Walk-in Bathtubs and Medicare
A walk-in bathtub allows individuals with physical disabilities to minimize falls and other mishaps when entering and exiting bathing facilities. According to the American Disabilities Act (ADA) guidelines, these tubs should be larger than normal-size bathtubs. Although these bathtubs are considered durable medical equipment (DME), Medicare considers walk-in bathtubs a gray area for reimbursement because household members who are not disabled may also make use of the tub.
Durable Medical Equipment
Medicare Part B covers rental or purchase charges for a range of equipment that may be used in a patient’s home. These devices must be deemed medically necessary and prescribed by a doctor. Covered equipment includes hospital beds, patient lifts, crutches, walkers, wheelchairs, scooters, oxygen and traction equipment, various pumps, nebulizers, glucose monitor and dialysis machine. Items not covered include permanently installed wheelchair ramps, stair lifts, handicapped shower stalls, walk-in tubs, grab bars and railings. These items are considered conveniences and not essential equipment.
Applying for Coverage
Even though Medicare regulations indicate that walk-in bathtubs are not covered by Part B, reimbursement can be achieved if the application process is carefully followed. Walk-in tub manufacturers emphasize, however, that because payment is not guaranteed, individuals purchasing this piece of equipment should ensure they have enough money to buy a model. One manufacturer, Rane Bathing Systems, provides its customers with a booklet that outlines what is needed to optimize their chances of reimbursement.

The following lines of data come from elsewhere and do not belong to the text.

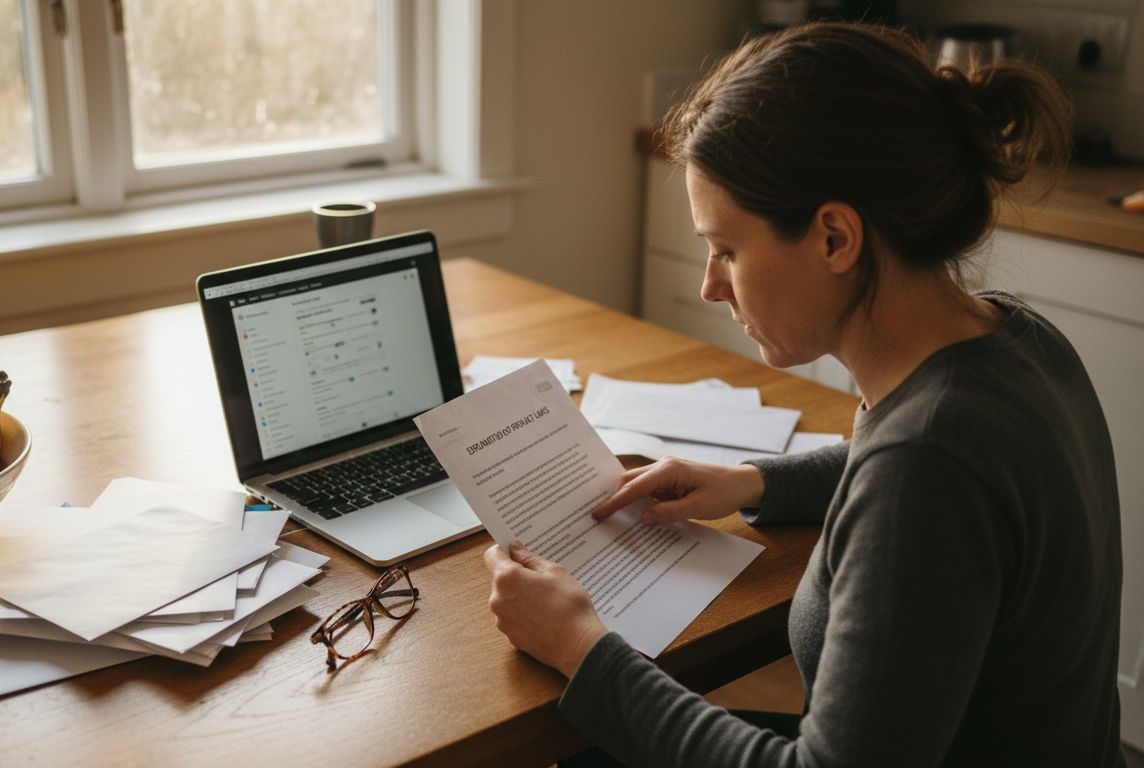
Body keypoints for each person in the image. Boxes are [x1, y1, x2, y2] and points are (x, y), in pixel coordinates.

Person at [482, 21, 1126, 768]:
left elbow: (917, 476)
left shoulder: (926, 466)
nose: (711, 285)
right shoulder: (1017, 339)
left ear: (834, 238)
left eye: (727, 249)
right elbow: (909, 468)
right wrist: (753, 481)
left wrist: (582, 647)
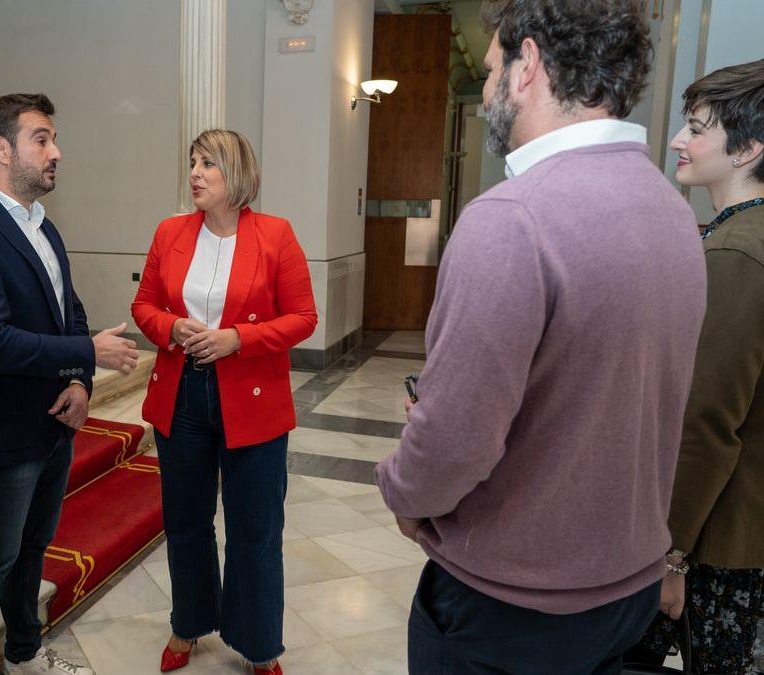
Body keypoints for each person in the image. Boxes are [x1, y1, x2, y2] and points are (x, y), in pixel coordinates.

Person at [373, 1, 708, 672]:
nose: (490, 87)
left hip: (514, 603)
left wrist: (405, 494)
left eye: (494, 67)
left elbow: (454, 440)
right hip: (625, 586)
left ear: (528, 64)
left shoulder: (510, 218)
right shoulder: (674, 211)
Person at [0, 93, 139, 675]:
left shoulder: (42, 226)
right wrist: (87, 350)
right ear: (1, 149)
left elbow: (67, 308)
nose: (57, 152)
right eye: (42, 139)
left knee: (30, 555)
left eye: (52, 140)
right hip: (1, 435)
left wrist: (80, 382)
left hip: (53, 423)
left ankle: (23, 653)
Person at [131, 129, 317, 675]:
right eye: (191, 162)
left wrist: (238, 339)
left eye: (207, 163)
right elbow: (143, 305)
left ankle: (259, 644)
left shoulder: (276, 235)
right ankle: (188, 624)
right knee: (186, 520)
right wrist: (171, 327)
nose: (194, 173)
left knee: (255, 528)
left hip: (251, 398)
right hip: (182, 394)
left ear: (235, 174)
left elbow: (304, 318)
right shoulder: (170, 233)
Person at [628, 59, 764, 674]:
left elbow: (707, 423)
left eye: (697, 128)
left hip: (731, 539)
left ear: (749, 149)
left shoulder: (736, 251)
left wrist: (672, 555)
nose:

To maximize the chances of reimbursement, applicants should purchase the tub from a company recognized by Medicare. Such companies will have a Medicare provider number and often help customers fill out paperwork. A doctor’s prescription is essential, as it validates need. If Medicare objects because another individual can use the tub, a physician’s letter or treatment plan can explain recommended medical treatment. Medicare Form CMS-1490S must be completed. Rane notes that a statement indicating the supplier did not refuse to file the claim is also needed.
A variety of senior-citizen groups and disabled advocates are lobbying for a change in DME status for walk-in tubs, moving them from designation as a convenience to medical necessity. Successful claims overcome Medicare objections by presenting convincing claims with supporting documentation that outlines unique situations, mobility issues and medical necessity.
When Medicare refuses reimbursement or provides only partial funding, other resources may still be available. These include filing claims with private Medicare supplemental insurance, which covers many expenses that Medicare does not, depending on the policy. Physically challenged individuals who are American veterans may qualify for one of the Veterans Administration home-modification grants that provide funds to those whose injuries were sustained during active duty.